Data entries:
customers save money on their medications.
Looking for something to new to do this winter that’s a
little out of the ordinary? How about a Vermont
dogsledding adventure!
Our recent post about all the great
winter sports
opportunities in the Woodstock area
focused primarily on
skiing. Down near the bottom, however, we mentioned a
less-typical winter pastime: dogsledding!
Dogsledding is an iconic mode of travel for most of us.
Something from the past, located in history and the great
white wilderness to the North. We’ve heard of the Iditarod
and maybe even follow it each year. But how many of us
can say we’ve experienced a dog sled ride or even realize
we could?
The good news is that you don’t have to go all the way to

---

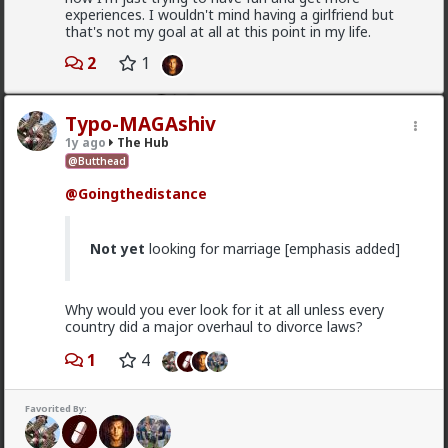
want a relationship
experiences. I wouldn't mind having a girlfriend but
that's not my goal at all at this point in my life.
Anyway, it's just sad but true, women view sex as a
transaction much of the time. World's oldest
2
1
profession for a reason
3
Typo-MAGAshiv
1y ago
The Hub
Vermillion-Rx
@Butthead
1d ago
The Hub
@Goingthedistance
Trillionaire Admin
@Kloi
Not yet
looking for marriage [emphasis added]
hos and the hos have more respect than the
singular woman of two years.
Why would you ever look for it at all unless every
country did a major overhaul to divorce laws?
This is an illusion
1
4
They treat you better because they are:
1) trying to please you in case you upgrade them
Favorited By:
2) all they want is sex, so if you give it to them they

• _Job_:
Starting at the line that contains "that's not my" and stopping after the line that contains "2) all they", write out every line exactly as it appears above, and no other line.

• _Reply_:
that's not my goal at all at this point in my life.
Anyway, it's just sad but true, women view sex as a
transaction much of the time. World's oldest
2
1
profession for a reason
3
Typo-MAGAshiv
1y ago
The Hub
Vermillion-Rx
@Butthead
1d ago
The Hub
@Goingthedistance
Trillionaire Admin
@Kloi
Not yet
looking for marriage [emphasis added]
hos and the hos have more respect than the
singular woman of two years.
Why would you ever look for it at all unless every
country did a major overhaul to divorce laws?
This is an illusion
1
4
They treat you better because they are:
1) trying to please you in case you upgrade them
Favorited By:
2) all they want is sex, so if you give it to them they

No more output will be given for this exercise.